The Vespasian axiom holds that money has no smell, irrespective of its origin. A coin cannot “reek” or have moral valence in and of itself. In the Indian argument against cryptocurrency – pecunia olet – the decentralized tender is inherently corrupt. According to the Inter-Ministerial Committee report of 2019, the key concern against crypto- currencies is that they are outside the control of central banks and thus “central banks cannot regulate the money supply in the economy if non-official virtual currencies are widely used.”

The lack of regulation has been tied to the possibility of illegal activities on the vaguely understood “dark web.” This has given rise to déjà vu arguments towards the banning of cryptocurrency. Fiscal control is inherently tied to state control and thus is linked to matters of national security.
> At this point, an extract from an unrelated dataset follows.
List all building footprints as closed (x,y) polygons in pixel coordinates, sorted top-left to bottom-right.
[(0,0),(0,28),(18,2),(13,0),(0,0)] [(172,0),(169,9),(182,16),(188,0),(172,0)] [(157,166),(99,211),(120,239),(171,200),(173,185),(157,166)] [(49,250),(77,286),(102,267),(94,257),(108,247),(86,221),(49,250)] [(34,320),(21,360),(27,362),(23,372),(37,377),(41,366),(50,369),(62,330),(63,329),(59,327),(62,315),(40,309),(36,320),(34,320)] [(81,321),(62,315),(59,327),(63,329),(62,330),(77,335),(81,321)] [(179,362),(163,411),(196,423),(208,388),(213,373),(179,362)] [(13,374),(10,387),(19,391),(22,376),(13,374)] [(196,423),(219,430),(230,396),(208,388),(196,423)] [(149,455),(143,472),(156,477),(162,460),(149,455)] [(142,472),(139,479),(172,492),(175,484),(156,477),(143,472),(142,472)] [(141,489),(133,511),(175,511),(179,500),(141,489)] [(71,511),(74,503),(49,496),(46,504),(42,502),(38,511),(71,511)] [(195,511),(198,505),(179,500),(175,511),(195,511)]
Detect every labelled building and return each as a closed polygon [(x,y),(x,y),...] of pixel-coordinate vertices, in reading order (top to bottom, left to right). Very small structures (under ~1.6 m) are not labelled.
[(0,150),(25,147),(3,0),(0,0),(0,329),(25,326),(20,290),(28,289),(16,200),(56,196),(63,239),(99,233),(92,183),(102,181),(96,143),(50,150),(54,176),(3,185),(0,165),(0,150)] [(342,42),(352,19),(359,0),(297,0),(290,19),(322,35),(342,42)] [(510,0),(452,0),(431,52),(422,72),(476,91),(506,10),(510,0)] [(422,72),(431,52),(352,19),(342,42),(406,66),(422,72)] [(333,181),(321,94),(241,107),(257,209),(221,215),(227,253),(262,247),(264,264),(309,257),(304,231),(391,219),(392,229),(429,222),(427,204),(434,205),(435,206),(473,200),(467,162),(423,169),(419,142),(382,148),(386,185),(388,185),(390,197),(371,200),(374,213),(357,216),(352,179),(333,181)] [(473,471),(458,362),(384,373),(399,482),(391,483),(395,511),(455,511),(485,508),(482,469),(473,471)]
The same fears of unregulated notes and counterfeits in funding terrorism, purchase of weapons and illicit drugs are being presented as reasons for the ban. The RBI has presented an alternative of a public virtual currency –- a “digital Rupee” so to speak. What we must note here, though, is that a public virtual currency is not the same as a cryptocurrency. Central to blockchain technology that counts towards tender (and one of its primary draws) is its anonymity. A digital Rupee can neither replicate nor seeks to replicate the main lure of the decentralized crypto.

While the Cryptocurrency and Regulation of Official Digital Currency Bill, 2021 was not presented in the Winter Session of Parliament, it is a long way from being tabled. What this means for a citizenry that has invested in virtual currency – and has still not recovered from the demonetization debacle – remains to be seen. Legal criticisms of the Bill remain rife, but questions of state intent must be pushed forward into the discourse. Concerns of financial freedom, democracy and decentralization of funds must be interrogated, and the doge in the room must be addressed. A shift from proposed prohibition to potential regulation would be key in rescuing a quivering market. A truly digital India cannot leave crypto in its liminal backrooms any longer.

Azania Imtiaz Khatri-Patel is a Rhodes Scholar in Residence at the University of Oxford.